Al-Zumar heeft niet eens te maken met de vraag of God een zoon kan nemen met of zonder partner of niet.
Wat betreft het tweede vers waarnaar wordt verwezen (Surah Al-An’aam 6: 101), het heeft betrekking op het algemeen aanvaarde concept van wat we de zoon van een persoon noemen. Het woord ‘zoon’ kan zowel in spirituele als in fysieke zin worden geïmpliceerd. Indien geïmpliceerd in spirituele zin, is er geen onderscheid tussen Jezus (vzmh) en de andere scheppingen van God, want al het andere is evenzeer de geestelijke ‘kinderen’ van God als Jezus (vzmh)2. Integendeel, als het woord ‘zoon’ in fysieke zin wordt geïmpliceerd, dan zou het volgens dezelfde principes moeten zijn waarop we fysiek een ‘zoon’ aan een persoon toeschrijven. In dit geval zou het toeschrijven van een fysieke zoon aan God een aantal vooronderstellingen over God moeten volgen – een daarvan is de paring met een echtgenoot.

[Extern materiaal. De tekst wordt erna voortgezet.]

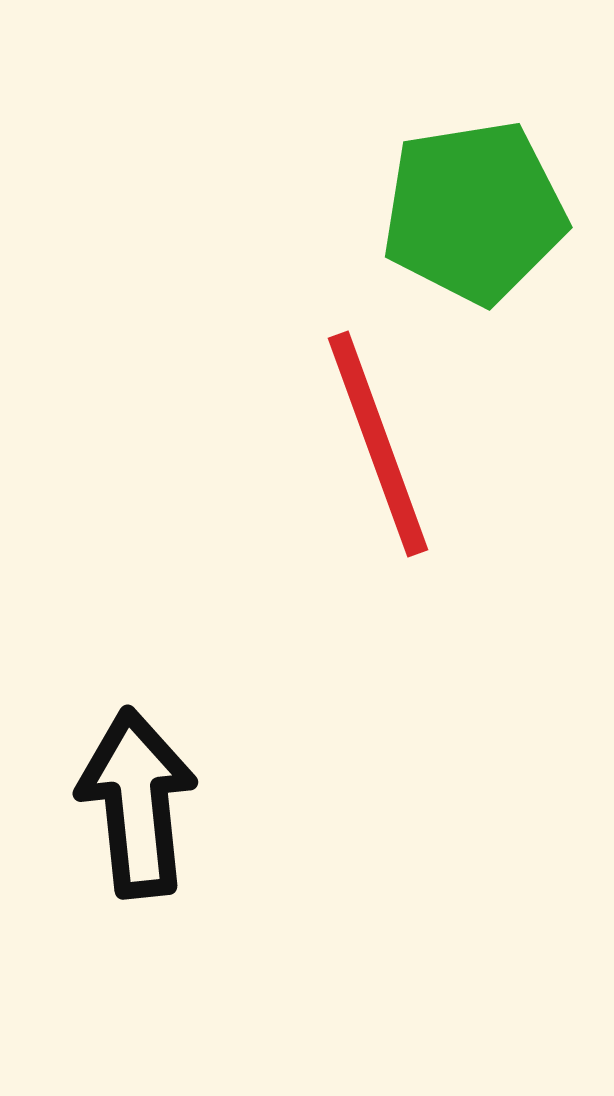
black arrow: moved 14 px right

Uit de koran blijkt duidelijk dat polytheïsten onder de eerste geadresseerden van de koran fysiek nageslacht aan God toeschreven, ook al schreven ze, vanwege de overduidelijke absurditeit ervan, niet toe aan het geloof van een fysieke echtgenoot van God. In het vers waarnaar wordt verwezen, heeft de koran commentaar geleverd op dit specifieke geloof van zijn geadresseerden en heeft verklaard dat, volgens het algemene concept van fysiek nageslacht, hun geloof absoluut absurd is, tenzij ze ook een echtgenoot aan God toeschrijven, wat duidelijk zou zijn onjuist zijn.
De voorgaande uitleg zou voldoende moeten zijn om aan te tonen dat de twee verzen op basis waarvan dhr. Katz heeft geprobeerd de genoemde tegenstrijdigheid in de koran vast te stellen, betrekking hebben op twee afzonderlijke kwesties. De ene heeft betrekking op de weerlegging van het geloof dat God het hele universum heeft geschapen om voor Zichzelf een ‘zoon’ te nemen, terwijl de andere wijst op de absurditeit van het toeschrijven van een fysieke ‘zoon’ aan God.